Restrict the output to the lines below starting at the one that contains "micrograph of prostate" and ending at the one that contains "<25% of tumor", and restate them word for word, both ends included.

(Dataset excerpts)
·····

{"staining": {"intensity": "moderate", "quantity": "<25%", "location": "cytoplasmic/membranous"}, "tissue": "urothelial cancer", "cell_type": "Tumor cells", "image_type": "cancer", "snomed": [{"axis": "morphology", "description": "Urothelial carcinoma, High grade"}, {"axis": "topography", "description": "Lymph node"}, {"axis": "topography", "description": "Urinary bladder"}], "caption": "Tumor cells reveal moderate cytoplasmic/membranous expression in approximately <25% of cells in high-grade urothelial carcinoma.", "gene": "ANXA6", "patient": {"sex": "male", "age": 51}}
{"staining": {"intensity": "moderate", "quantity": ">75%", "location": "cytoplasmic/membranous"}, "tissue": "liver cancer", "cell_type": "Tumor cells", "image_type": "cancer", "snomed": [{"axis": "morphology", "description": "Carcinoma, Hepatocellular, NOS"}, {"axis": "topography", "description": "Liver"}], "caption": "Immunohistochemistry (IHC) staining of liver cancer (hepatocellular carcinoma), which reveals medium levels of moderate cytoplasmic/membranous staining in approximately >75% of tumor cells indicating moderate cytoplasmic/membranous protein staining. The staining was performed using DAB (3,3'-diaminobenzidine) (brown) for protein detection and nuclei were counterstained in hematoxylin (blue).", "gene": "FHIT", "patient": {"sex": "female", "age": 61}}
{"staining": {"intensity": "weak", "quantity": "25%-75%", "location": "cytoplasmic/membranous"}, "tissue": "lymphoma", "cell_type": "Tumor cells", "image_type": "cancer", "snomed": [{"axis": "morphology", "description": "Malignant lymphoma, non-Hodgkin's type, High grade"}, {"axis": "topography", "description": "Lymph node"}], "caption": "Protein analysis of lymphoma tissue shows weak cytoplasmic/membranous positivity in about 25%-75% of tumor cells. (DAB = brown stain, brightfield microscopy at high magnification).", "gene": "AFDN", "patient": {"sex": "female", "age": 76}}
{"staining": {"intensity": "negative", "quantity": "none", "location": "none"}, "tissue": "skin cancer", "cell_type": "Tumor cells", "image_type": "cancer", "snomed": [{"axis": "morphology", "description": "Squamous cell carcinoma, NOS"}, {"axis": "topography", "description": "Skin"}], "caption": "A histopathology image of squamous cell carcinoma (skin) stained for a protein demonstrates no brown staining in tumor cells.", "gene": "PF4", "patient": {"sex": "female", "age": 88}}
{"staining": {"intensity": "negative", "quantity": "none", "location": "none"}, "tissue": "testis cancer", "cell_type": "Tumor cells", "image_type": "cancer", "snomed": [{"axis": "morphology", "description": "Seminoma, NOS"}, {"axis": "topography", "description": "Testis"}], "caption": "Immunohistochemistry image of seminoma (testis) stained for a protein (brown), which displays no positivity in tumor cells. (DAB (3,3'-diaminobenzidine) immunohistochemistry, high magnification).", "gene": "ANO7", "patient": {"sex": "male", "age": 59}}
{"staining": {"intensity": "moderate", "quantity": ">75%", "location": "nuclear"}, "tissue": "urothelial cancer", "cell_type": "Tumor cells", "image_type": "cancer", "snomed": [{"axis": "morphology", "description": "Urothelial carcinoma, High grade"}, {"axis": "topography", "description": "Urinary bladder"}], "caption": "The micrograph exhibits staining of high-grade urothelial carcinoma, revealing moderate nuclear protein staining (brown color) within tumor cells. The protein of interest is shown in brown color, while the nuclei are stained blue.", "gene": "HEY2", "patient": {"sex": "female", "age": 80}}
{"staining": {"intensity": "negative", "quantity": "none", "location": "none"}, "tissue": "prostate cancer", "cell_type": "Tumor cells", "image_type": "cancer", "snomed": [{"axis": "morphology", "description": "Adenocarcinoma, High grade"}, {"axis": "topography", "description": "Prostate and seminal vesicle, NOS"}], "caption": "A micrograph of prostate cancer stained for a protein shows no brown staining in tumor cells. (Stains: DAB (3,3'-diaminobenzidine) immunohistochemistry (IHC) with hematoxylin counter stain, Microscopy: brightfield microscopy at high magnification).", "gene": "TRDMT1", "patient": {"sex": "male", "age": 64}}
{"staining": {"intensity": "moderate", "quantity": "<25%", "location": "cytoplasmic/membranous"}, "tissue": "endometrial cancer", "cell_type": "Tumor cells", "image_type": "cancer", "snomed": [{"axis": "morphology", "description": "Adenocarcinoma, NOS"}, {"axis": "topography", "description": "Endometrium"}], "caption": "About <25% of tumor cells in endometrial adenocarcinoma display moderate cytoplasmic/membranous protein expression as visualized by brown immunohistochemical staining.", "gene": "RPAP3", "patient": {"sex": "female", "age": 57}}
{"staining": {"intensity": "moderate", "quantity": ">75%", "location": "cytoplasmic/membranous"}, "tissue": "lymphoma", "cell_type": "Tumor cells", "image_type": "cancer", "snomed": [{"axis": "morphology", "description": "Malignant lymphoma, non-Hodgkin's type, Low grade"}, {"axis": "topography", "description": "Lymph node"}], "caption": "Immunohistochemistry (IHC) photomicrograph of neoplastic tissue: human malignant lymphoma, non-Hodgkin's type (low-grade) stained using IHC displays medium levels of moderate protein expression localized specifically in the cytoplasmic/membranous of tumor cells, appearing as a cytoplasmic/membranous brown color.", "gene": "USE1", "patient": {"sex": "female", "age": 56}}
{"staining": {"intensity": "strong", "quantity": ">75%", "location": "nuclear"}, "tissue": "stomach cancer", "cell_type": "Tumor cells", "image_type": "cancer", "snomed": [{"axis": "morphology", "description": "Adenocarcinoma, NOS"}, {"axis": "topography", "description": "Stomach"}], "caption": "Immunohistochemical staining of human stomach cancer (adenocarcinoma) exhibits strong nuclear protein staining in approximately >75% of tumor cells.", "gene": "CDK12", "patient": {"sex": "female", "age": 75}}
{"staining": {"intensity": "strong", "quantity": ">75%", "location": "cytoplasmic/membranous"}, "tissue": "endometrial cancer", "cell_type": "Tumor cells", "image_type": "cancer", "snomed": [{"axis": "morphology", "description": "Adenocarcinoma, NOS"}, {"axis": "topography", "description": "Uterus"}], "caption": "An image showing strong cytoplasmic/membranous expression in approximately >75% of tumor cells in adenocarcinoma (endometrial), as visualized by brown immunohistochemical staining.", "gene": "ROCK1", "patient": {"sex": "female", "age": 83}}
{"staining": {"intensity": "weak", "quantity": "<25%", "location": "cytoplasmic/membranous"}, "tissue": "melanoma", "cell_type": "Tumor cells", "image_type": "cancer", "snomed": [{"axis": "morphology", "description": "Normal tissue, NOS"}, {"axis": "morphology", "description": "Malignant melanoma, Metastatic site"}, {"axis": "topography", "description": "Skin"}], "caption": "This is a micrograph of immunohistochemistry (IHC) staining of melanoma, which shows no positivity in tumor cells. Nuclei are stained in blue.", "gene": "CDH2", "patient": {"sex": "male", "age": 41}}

·····

▶ Response area
{"staining": {"intensity": "negative", "quantity": "none", "location": "none"}, "tissue": "prostate cancer", "cell_type": "Tumor cells", "image_type": "cancer", "snomed": [{"axis": "morphology", "description": "Adenocarcinoma, High grade"}, {"axis": "topography", "description": "Prostate and seminal vesicle, NOS"}], "caption": "A micrograph of prostate cancer stained for a protein shows no brown staining in tumor cells. (Stains: DAB (3,3'-diaminobenzidine) immunohistochemistry (IHC) with hematoxylin counter stain, Microscopy: brightfield microscopy at high magnification).", "gene": "TRDMT1", "patient": {"sex": "male", "age": 64}}
{"staining": {"intensity": "moderate", "quantity": "<25%", "location": "cytoplasmic/membranous"}, "tissue": "endometrial cancer", "cell_type": "Tumor cells", "image_type": "cancer", "snomed": [{"axis": "morphology", "description": "Adenocarcinoma, NOS"}, {"axis": "topography", "description": "Endometrium"}], "caption": "About <25% of tumor cells in endometrial adenocarcinoma display moderate cytoplasmic/membranous protein expression as visualized by brown immunohistochemical staining.", "gene": "RPAP3", "patient": {"sex": "female", "age": 57}}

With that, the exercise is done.